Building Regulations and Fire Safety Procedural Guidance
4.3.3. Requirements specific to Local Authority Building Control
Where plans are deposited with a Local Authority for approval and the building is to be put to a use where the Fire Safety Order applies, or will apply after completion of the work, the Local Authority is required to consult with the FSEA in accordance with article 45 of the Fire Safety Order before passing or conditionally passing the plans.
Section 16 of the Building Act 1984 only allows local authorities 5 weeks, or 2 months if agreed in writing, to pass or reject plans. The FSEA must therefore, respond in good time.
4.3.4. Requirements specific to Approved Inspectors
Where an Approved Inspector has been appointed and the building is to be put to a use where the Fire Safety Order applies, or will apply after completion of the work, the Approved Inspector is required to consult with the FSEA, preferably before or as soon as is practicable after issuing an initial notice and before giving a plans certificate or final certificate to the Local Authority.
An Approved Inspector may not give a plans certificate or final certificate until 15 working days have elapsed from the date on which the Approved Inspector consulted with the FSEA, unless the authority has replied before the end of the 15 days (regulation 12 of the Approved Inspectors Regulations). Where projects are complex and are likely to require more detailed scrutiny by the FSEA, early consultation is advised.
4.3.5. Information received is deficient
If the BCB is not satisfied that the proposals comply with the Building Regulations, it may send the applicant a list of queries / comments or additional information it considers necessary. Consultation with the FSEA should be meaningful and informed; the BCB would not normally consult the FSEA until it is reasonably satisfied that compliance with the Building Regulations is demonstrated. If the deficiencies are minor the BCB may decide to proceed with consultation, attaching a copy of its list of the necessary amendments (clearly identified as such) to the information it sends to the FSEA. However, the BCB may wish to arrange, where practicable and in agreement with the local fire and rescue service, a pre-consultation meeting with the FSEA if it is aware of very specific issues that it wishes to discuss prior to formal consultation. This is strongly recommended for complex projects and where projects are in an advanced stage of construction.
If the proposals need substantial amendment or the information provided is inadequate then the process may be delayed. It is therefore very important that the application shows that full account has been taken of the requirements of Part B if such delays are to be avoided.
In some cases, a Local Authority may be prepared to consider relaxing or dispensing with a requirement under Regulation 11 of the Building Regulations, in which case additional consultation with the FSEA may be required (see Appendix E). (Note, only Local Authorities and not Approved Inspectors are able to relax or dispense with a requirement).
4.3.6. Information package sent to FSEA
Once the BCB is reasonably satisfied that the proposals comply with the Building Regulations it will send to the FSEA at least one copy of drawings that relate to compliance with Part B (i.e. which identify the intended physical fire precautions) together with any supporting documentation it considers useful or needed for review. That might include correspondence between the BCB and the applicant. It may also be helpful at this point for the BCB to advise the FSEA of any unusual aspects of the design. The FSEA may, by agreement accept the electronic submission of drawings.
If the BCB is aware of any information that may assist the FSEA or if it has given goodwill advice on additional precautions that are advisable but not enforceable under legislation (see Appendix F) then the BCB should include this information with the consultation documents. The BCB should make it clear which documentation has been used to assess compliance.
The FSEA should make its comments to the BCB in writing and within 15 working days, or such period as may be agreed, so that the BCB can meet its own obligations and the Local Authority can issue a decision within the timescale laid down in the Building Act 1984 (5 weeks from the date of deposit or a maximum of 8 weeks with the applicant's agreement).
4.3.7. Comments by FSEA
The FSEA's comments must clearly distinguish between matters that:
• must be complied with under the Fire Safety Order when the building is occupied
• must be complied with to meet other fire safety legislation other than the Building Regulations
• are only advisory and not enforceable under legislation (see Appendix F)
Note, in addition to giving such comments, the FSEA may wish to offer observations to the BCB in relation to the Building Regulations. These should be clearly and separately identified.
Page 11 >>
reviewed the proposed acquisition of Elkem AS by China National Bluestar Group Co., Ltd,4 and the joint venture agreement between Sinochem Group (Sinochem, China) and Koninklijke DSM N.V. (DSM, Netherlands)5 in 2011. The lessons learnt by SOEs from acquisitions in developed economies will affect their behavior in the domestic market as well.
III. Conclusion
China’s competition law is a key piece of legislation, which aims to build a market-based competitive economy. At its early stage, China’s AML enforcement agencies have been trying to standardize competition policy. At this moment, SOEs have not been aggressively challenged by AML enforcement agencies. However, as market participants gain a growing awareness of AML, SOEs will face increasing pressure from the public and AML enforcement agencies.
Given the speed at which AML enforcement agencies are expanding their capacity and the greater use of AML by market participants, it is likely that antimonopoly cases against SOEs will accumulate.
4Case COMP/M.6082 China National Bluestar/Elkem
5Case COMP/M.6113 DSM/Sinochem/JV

- _Problem details_
Set down only the lines from the line with "than the Building Regulations" through the last line of the data above, keeping both the first and the last.

- _Task response_
• must be complied with to meet other fire safety legislation other than the Building Regulations
• are only advisory and not enforceable under legislation (see Appendix F)
Note, in addition to giving such comments, the FSEA may wish to offer observations to the BCB in relation to the Building Regulations. These should be clearly and separately identified.
Page 11 >>
reviewed the proposed acquisition of Elkem AS by China National Bluestar Group Co., Ltd,4 and the joint venture agreement between Sinochem Group (Sinochem, China) and Koninklijke DSM N.V. (DSM, Netherlands)5 in 2011. The lessons learnt by SOEs from acquisitions in developed economies will affect their behavior in the domestic market as well.
III. Conclusion
China’s competition law is a key piece of legislation, which aims to build a market-based competitive economy. At its early stage, China’s AML enforcement agencies have been trying to standardize competition policy. At this moment, SOEs have not been aggressively challenged by AML enforcement agencies. However, as market participants gain a growing awareness of AML, SOEs will face increasing pressure from the public and AML enforcement agencies.
Given the speed at which AML enforcement agencies are expanding their capacity and the greater use of AML by market participants, it is likely that antimonopoly cases against SOEs will accumulate.
4Case COMP/M.6082 China National Bluestar/Elkem
5Case COMP/M.6113 DSM/Sinochem/JV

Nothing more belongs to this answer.